***** Lesetext

Nun, dieses Mal ist sie sogar noch hitziger.

Eine Mehrheit der Amerikaner will laut einer Umfrage von Axios die sozialen Netzwerke während und nach der Präsidenten­wahl vom 3. November einfach mal ausschalten. Damit die hoch polarisierten Plattformen die Gefahr von politischer Gewalt nicht zusätzlich verstärken. Diese Haltung vertreten viele verschiedene Menschen unter­schiedlicher politischer Couleur. Auch solche, die eher den Republikanern zuneigen, wie dieser Tweet einer beliebigen Bürgerin von letzter Woche zeigt:

I wish Twitter and Facebook would crash for an entire week. That’d be the best thing to happen to this country.

**********

#### Aufgabenstellung
Beantworten Sie anhand des Lesetextes:
1. Von wem stammt die Umfrage, die der Lesetext anführt?
2. An welchem Datum findet die Präsidentenwahl statt?
3. Welche Plattformen sollen laut dem zitierten Tweet abstürzen, und für wie lange?
Stützen Sie sich ausschließlich auf den Lesetext.

***** Bereitgestellte Angaben

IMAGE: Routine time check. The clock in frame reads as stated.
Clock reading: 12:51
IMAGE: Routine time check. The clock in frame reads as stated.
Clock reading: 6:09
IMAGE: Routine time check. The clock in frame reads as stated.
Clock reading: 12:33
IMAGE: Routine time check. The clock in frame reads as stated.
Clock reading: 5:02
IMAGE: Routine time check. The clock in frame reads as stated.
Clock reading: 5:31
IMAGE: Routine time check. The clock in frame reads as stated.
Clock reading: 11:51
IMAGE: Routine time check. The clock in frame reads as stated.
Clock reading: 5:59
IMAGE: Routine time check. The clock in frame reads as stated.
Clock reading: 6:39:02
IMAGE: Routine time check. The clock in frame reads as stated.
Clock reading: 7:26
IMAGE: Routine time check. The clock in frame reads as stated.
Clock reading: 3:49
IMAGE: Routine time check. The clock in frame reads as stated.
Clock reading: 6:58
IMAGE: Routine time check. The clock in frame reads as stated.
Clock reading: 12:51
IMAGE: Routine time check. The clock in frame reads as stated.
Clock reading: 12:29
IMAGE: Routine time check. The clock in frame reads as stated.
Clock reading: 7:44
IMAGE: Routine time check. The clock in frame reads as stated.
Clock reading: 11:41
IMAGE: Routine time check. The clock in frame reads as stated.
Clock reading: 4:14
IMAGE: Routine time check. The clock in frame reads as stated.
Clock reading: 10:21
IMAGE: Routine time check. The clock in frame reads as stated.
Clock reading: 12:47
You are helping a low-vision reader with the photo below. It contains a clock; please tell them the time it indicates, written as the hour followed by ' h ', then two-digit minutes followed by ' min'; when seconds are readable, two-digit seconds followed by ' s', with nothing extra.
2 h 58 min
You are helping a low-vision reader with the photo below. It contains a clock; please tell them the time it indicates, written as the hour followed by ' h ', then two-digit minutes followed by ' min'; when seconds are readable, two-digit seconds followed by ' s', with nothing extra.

**********

#### Lösung
1. Von Axios.
2. Am 3. November.
3. Twitter und Facebook, für eine ganze Woche.